In this post I am going to focus on present, past, past perfect and habitual past tenses. These are the most prevalent in fiction today.

Before I do that, I am going to explain the difference between simple tense, perfect tense and progressive tense.

Simple tense does not actually mean “simple” because they are easy. They refer to actions that happen at a single point in time.

  • Present tense – a present moment in time.

  • Past tense – a past moment in time.

  • Future tense – a future moment in time.

The perfect tenses deal with actions that span a period of time, which make it perfect for commercial fiction.

  • Present perfect – deals with an action that began in the past and continues up to the present time.

  • Past perfect – deals with an action that began at a more distant point in the past and ended at a more recent point in the past.

  • Future perfect – deals with an action that begins in the present or in the near future and ends by some more distant point of time in the future.

Then you have progressive tenses. These tenses stand apart from the main six (above) to emphasize that the action of the verb is in progress.

  • Present progressive – I am working on it even as we speak.

  • Past progressive – I was working on it when you called.

  • Future progressive – I will be working on it all next week.

There’s also a group of perfect progressive tenses. Everything above is in the active voice. Perfect progressive is the passive voice of writing.

  • Present perfect progressive – The car has been washed by Mike.

  • Past perfect progressive – The car had been washed by Mike.

  • Future perfect progressive – The car will have been washed by Mike.

See the image below for a visual representation of tense. I’m a visual learner and seeing it like this helps to cement the concepts.

Now that you have a basic refresher in verb tenses, let’s move on to using present tense in your writing.

Present Tense

You’ll most likely see the present tense used for scientific theories, how-to books, and all dramatic literature. When you’re writing about something that happens repeatedly, the present tense is required.

As with anything, there are exceptions. In short stories, the present tense narrative makes sense because space is limited.

There are four types of present tense you should know if you decide to use the present.

Simple present: I go to the library

Present perfect progressive: I have been going to the library

Present perfect: I have been to the library

Present progressive: I am going to the library

Pros of present tense:

  • It’s great if you want to close the distance between the reader and viewpoint character.

  • Works well for short fiction.

Cons of present tense:

  • It’s mainly used to make statements of fact and to make generalizations.

  • It’s difficult to manage if there’s more than one viewpoint character all operating in the present tense.

  • Can be exhausting for readers because it’s emotionally immersive.

I recommend saving present tense for how-to books and for short fiction. Let’s move on to the past tense, which is the most popular among fiction writers today.

Past Tense

Orson Scott Card, author of Ender’s Game and Pathfinder, said, “Almost every story you’ll ever read or hear is in the past tense. Newspapers, broadcast news, history, science, gossip, and fiction—the overwhelming majority of these storytelling forms use the past tense. It’s what most audiences expect when they pick up a work of fiction.”

Readers are so used to the past tense that they have no trouble immersing themselves in the story as if it’s happening now. Using past tense is almost invisible to the reader, and that's why I highly encourage my clients to use this tense.

“The past tense is the choice of most contemporary commercial fiction writers. What’s interesting is that readers are so used to this style that they can still immerse themselves in a past tense narrative as though the story is unfolding now.” - Louise Harnby

Here’s the five types of past tense.

(Part of a data file)

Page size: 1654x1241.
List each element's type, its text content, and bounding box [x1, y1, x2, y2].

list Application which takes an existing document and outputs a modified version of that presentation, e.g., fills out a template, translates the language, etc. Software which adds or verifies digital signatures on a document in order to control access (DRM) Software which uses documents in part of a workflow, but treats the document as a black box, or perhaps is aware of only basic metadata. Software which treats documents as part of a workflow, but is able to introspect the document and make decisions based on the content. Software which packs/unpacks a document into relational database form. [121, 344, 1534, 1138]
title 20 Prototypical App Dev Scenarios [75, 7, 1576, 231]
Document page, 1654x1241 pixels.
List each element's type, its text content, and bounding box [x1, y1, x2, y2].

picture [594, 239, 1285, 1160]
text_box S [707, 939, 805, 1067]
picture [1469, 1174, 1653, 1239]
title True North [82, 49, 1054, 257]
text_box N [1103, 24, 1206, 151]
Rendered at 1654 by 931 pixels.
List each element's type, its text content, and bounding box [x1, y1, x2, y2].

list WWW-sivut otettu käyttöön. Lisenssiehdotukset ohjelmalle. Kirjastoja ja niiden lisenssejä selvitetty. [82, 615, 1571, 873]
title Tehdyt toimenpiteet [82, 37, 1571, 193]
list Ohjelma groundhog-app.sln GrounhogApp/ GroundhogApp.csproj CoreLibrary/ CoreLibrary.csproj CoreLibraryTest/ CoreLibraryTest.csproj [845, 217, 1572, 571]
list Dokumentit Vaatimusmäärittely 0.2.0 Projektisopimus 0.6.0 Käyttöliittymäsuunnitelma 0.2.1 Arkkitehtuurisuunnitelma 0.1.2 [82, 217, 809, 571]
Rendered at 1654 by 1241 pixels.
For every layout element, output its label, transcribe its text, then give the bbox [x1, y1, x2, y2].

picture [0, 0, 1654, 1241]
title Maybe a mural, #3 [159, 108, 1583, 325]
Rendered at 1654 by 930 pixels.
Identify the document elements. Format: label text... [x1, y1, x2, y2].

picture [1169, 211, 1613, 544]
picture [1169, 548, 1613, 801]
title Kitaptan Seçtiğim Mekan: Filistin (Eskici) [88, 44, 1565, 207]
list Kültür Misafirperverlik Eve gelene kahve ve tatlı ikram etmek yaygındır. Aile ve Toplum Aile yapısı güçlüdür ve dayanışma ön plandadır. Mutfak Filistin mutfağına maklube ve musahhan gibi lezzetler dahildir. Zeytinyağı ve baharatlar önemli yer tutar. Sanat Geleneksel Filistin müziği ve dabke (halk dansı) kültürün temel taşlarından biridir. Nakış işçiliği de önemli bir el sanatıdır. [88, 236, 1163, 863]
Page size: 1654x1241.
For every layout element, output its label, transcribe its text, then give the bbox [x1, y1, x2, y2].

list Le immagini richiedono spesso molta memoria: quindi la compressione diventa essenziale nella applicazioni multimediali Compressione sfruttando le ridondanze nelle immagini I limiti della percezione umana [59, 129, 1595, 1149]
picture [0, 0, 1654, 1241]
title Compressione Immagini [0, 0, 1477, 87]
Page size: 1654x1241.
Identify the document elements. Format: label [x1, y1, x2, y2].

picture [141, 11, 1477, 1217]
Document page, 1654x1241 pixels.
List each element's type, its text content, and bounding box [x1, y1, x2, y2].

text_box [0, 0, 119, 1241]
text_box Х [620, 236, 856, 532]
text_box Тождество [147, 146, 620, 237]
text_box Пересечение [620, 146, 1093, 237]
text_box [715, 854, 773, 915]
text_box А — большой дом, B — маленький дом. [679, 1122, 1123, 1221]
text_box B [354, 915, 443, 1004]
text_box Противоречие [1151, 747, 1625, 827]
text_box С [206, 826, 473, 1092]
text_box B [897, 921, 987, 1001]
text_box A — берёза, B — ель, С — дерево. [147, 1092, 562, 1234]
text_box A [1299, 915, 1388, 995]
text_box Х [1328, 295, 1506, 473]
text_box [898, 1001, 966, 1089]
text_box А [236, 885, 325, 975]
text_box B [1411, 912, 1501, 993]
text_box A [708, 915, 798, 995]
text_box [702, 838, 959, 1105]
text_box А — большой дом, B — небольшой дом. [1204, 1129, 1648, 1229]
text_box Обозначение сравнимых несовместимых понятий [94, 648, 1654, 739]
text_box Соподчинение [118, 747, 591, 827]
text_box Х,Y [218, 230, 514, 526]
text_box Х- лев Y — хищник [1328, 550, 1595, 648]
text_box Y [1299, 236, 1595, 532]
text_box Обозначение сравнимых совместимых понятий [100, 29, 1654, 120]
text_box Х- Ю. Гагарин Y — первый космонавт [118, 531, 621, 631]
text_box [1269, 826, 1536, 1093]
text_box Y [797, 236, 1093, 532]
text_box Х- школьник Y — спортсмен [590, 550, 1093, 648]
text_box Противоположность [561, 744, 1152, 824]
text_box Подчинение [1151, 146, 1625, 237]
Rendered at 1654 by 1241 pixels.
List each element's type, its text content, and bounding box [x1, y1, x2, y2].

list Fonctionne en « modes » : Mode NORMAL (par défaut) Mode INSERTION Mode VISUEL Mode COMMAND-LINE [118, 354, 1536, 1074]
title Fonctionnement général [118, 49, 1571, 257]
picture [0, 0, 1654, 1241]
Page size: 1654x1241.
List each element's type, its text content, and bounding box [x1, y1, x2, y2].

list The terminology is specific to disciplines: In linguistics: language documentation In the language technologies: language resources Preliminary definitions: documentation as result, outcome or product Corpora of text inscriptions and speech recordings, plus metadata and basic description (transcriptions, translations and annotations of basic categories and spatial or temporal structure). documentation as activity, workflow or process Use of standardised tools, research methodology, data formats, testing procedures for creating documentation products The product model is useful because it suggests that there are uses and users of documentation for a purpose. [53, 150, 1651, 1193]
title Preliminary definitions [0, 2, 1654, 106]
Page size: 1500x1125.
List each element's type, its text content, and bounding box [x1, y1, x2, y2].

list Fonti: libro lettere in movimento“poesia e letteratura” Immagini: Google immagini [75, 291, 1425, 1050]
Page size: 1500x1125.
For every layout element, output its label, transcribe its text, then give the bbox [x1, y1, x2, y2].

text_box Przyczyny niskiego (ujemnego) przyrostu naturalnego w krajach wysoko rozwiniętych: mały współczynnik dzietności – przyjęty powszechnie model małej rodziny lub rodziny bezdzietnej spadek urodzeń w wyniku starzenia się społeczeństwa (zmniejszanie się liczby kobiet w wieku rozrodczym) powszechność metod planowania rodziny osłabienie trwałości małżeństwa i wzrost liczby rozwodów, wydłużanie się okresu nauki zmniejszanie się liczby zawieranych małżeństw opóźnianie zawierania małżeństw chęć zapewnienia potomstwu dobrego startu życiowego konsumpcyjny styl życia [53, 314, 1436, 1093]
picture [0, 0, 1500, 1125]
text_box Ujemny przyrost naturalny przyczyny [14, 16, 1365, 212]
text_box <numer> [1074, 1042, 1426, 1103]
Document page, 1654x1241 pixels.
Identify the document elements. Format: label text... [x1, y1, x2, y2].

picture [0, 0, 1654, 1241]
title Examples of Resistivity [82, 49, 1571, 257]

§ **WHAT YOU WILL DO**
a. In the post on verb tenses, what does the author recommend saving the present tense for?
b. Condense the paragraph of the verb tense post that begins "You'll most likely see the present tense" into one shorter sentence that keeps its main facts.
c. Continue the post on verb tenses, picking up after its final sentence.

§ **ANSWERS TO THE EXERCISES**
a. How-to books and short fiction.

b. The present tense appears mostly in scientific theories, how-to books, and all dramatic literature, and it is required for writing about something that happens repeatedly.

c.
Simple Past: I went to the library / He went to the library

Past perfect progressive: I had been going to the library / He had been going to the library

Past Perfect: I had gone to the library / He had gone to the library

Past progressive: I was going to the library / He was going to the library

Habitual past: I would go to the library every week / I used to go to the library every week

*Used for when you want to reference an event from your novel’s past that happened habitually. You use would and used to.

What you want to watch out for when writing in the past tense, especially for new writers, is when you reference events that happened in the story’s past. You will most likely need to use past perfect.

If you want your reader to experience the now of your novel, then you would write in the simple past, or past progressive.

But, if you want to write about something that happened in the novel’s past, then you would use past perfect.

Pros of past tense:

  • It’s much easier to shift the distance between the reader and the narrator.

  • Readers don’t get tired of past tense as long as the writing is strong.

Cons of past tense:

  • Past tense writing can be flat if the author doesn’t take care.

  • Fight scenes, escapes, and arguments can be arduous if the writing isn’t lean and rich.

You may be wondering if it’s okay to mix past and present tenses within a sentence or paragraph. There are three situations where you can do that.

  1. If you’re using an omniscient point of view and the narrator deliberately interrupts the action.

  2. When a first-person point of view talks directly to the reader.

  3. When a sentence, or part of it, refers to information that is factual and current.

I suggest writing in the tense you feel most comfortable with that will accomplish what the story requires.

I did not go into too much detail about future tense because the main two you want to focus on are present and past tense. See above for future tense examples or click on one of the sources below to learn more.

If you would like to learn more about verb tenses, these are the resources I’ve referenced.

Tenses in fiction writing: Present, past, past perfect, and habitual past

The McGraw-Hill Education Handbook of English Grammar & Usage

Editing Fiction at Sentence Level

All English tenses in 20 minutes – Basic English Grammar (YouTube video)


This is the second post in my narrative viewpoint series.

I talked about Voice in week one. Click here to read.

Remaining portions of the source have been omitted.